Najlepszym sposobem na uniknięcie kary, jest unikanie odpowiedzialności, na przykład, nie przyznając się do winy. Wiadomo, bywa różnie z tym nieprzyznawaniem się, ale ten gość przebił wszystko jeżeli chodzi o kreatywność w unikaniu odpowiedzialności. No bo jak inaczej określić gościa, który próbuje wmówić funkcjonariuszom, że to co ma przy sobie, to nie marihuana, a dziwne szyszki.
Gdy złapali go z marihuaną, powiedział, że to dziwne szyszki
Wszystko wyszło dosyć przypadkowo, ponieważ dzielnicowy robił rutynową kontrolę z innymi funkcjonariuszami.
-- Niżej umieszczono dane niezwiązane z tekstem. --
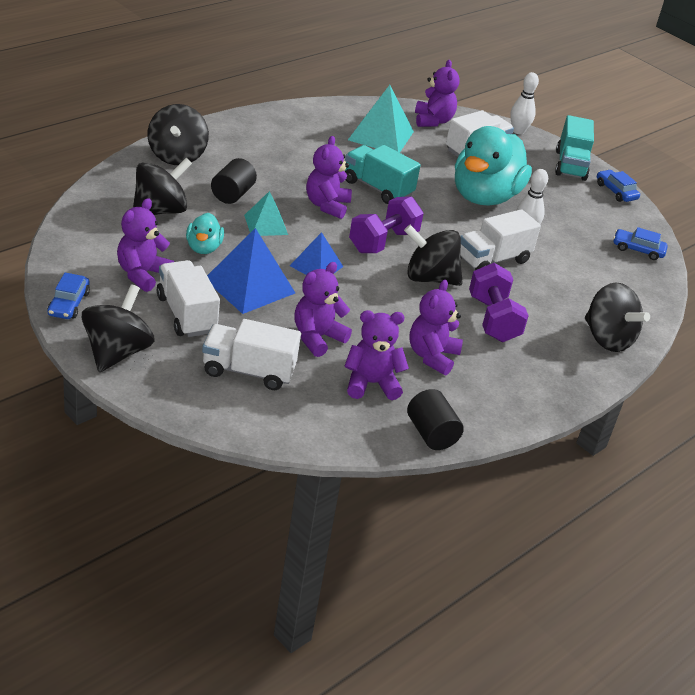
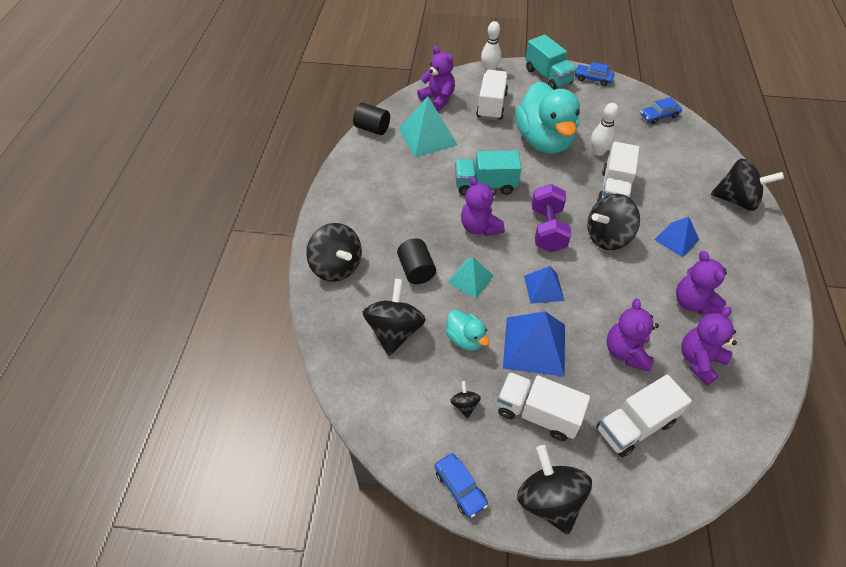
camera: 35 degrees left, 15 degrees up
purple teddy bear [117,198,174,292] -> black spinning top [450,381,481,418]
black cylinder [407,389,464,450] -> black cylinder moved to [353,103,390,135]
purple dumbbell [469,263,529,342] -> blue pyramid [654,217,699,258]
Policjanci sprawdzali miejsca, gdzie młodzież pije alkohol, nagle zauważono 22-latka, który dosyć szybko szedł z lasu w kierunku sklepu monopolowego. Pewnie nie zostałby zatrzymany, gdyby nie fakt, że była 1:40 i gdy zapytano co jest w saszetce, mężczyzna prosił by nie zaglądać tam. Całkiem logiczne zachowanie, prawda? Funkcjonariusze sprawdzili co jest w środku, a gdy znaleźli susz, chłopak tłumaczył, że to dziwne szyszki i chciał zanieść je do domu, by sprawdzić co to.
Teraz za te 'szyszki' grozi mu nawet kilka lat odsiadki.